Yea so 34 Mbits/Sec real world. So the advice on the forum is correct. I have other reasons I use a FreeBSD AP.

I am using an Ubiquity SR71e module.


----------



## Mutant (Aug 19, 2017)

The figure of 600Mbps is just a optimal speed pure because what I currently have has the specs reporting an operational of up to 600. Real word speed on the other hand yes you are correct. but on the other hand I dont want to go through the headache of doing this only to find the speed I am able to get is less than what I currently get if you get what Im saying.


----------



## shepper (Aug 19, 2017)

Mutant said:


> I do however have one question regardless of if I go with USB or a PCI Express card, are the driver packages something I will have to download and install separate?



The "drivers" are in the kernel,  Some companies do not allow the redistribution of firmware so you may end up downloading and installing said firmware or agreeing to license terms.  The needed firmware is usually described in the man pages.  See rtwn(4).

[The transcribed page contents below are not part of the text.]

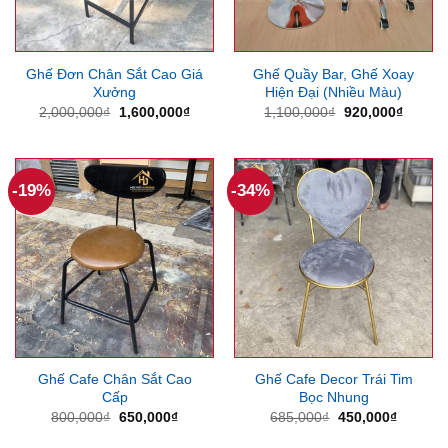
Ghế Đơn Chân Sắt Cao Giá
Ghế Quầy Bar, Ghế Xoay
Xưởng
Hiện Đại (Nhiều Màu)
Giá
Giá
Giá
Giá
2,000,000
₫
1,600,000
₫
1,100,000
₫
920,000
₫
gốc
hiện
gốc
hiện
là:
tại
là:
tại
2,000,000₫.
là:
1,100,000₫.
là:
1,600,000₫.
920,00
-19%
-34%
Ghế Cafe Chân Sắt Cao
Ghế Cafe Decor Trái Tim
Cấp
Bọc Nhung
Giá
Giá
Giá
Giá
800,000
₫
650,000
₫
685,000
₫
450,000
₫
gốc
hiện
gốc
hiện
là:
tại
là:
tại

There are several ways to get firmware into your project including sftp, wget/curl, mounting/cp from a usb thumb drive or building the projects flash image (loopback) with the firmware.


----------



## Mutant (Aug 19, 2017)

Thanks very much for everyone's help and feedback, I definitely came to the right place to ask these question. If I have any issues ill be sure to ask nicely.


----------



## sko (Aug 22, 2017)

If you are happy with a maximum of ~600Mbit/s (which most consumer client hardware won't be able to achieve anyways...) and therefore don't necessarily need ac capabilities, why not use a proper access point? These non-ac APs are very cheap nowadays - for home use you can get used professional/enterprise gear for an incredibly low budget.
E.g. I'm using a cisco aironet AIR-AP1142N - signal strenght and reception quality is far better than any consumer-grade PCIe card, let alone any USB dongle could achieve. In terms of signal strength and range it even easily outperforms the Linksys LAPAC1750Pro APs we use at my workplace.
These APs are selling for <40$ and if you have access to cisco firmware downloads you can buy an AIR-LAP (the "light" version intended for use with a centralized controller) for less than half of that and reflash it with the standalone firmware (this is what I did).

The AP is connected to my FreeBSD gateway via 3 different VLAN - one for management, one for "untrusted" devices (phones) and one equal to my LAN for trusted devices (e.g. my laptop). This setup makes it quite easy to develop a clean PF ruleset as you can apply rules on whole networks (VLANs/zones) and not have to clutter your ruleset with per-host/ip rules.


----------